Oleh : Ahmad Khozinudin, S.H. Advokat
_Koordinator Tim Advokasi Melawan Oligarki Rakus Perampas
Tanah Rakyat (TA-MOR-PTR)_
MENTERI Kelautan dan Perikanan (KKP) Sakti Wahyu Trenggono
menyebut dua pelaku yang bertanggung jawab terkait pemasangan pagar laut
sepanjang 30,16 kilometer di Tangerang, Banten, bersedia membayar denda Rp.48
miliar (27/2). Pelaku tersebut bukan Mandor Memet, bukan Eng Cun alias Gojali,
bukan pula Ali Hanafiah Lijaya orangnya AGUAN.
Dua pelaku yang ditumbalkan adalah Kepala Desa Kohod, Arsin
dan anak buahnya berinisial T. Arsin kembali pasang badan, setelah dalam kasus
sertipikat laut juga sudah ditersangkakan.

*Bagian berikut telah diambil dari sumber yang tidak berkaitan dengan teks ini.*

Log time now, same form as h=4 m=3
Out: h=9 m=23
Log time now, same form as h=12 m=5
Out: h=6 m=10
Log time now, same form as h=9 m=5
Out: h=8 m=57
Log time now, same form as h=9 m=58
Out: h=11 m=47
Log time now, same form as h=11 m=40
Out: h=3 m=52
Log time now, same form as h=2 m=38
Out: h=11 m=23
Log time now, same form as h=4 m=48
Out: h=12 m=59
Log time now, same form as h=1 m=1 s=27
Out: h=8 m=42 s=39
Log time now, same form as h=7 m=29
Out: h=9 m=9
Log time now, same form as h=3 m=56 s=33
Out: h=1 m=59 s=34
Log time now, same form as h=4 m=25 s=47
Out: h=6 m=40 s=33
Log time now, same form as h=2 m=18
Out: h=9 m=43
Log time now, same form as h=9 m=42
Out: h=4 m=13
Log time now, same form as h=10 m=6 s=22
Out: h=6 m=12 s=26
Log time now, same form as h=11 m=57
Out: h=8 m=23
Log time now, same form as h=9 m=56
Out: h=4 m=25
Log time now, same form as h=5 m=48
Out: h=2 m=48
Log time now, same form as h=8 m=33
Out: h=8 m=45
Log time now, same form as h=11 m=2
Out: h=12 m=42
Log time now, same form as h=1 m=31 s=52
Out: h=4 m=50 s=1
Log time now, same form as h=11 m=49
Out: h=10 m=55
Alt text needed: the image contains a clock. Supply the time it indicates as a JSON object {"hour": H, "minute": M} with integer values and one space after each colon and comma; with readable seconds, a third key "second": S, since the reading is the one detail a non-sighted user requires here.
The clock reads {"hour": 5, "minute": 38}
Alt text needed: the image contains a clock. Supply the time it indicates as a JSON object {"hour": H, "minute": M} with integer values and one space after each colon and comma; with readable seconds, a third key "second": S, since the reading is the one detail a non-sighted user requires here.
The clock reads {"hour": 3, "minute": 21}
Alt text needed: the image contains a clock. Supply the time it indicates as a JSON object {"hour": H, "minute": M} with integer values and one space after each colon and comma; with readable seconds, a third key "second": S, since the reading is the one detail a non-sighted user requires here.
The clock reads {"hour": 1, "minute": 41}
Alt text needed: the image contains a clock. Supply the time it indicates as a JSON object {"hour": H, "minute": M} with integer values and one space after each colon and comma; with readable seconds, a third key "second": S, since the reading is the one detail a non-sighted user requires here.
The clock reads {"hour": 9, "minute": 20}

Tidak masuk akal, pemagaran hanya didenda. Padahal, pidana UU
lingkungan, khususnya Pasal 98 UU No 32 tahun 2009 harusnya diterapkan, dengan
ancaman pidana 3 tahun hingga 10 tahun, karena telah merusak ekosistem dan
lingkungan laut.
Lokalisir kasus pagar laut dan sertifikat laut di sosok Arsin
Kades Kohod, tidak masuk akal. Karena konstruksi pidananya tidak nyambung.
Misalnya, apa tujuan Arsin MEMAGARI laut? Mau bikin kandang
ayam atau lahan angon bebek di laut?
Apa motif ARSIN bikin pagar laut? Mau bikin arena Taman
BERMAIN di laut?
Siapa yang mendanai Arsin MEMAGARI laut? Uang iuran atau
swadaya dari Nelayan Kohod, seperti kebohongan yang diedarkan Sandi?
Bagaimana mungkin, Arsin melakukan pemagaran sendirian? Hanya
bersama T. Memangnya Arsin adalah Bandung Bondowoso, bisa dalam sekejap
sendirian membangun pagar laut sepanjang 30,16 KM? Bisa bebas keluar masuk
wilayah Desa orang lain?
Padahal, di lapangan Semua juga tahu. Yang melakukan
pemagaran adalah Mandor Memet, melibatkan sejumlah pekerja dan suplaier bambu,
dari keluarga Arsin cs.
Motif pemagaran laut, adalah untuk melegitimasi Hikayat Tanah
Musnah. Legenda yang menceritakan dongeng, bahwa pantai Utara Tangerang dahulu
kala, pada zaman megantropus erectus adalah daratan yang sudah diterbitkan
girik, lalu terkena abrasi.
Tujuan pemagaran, adalah untuk penguasaan fisik sertifikat
laut. Untuk mendapatkan hak melakukan reklamasi atau rekonstruksi, berdalih
tanah musnah, menggunakan Pasal 66 PP No 18 Tahun 2021.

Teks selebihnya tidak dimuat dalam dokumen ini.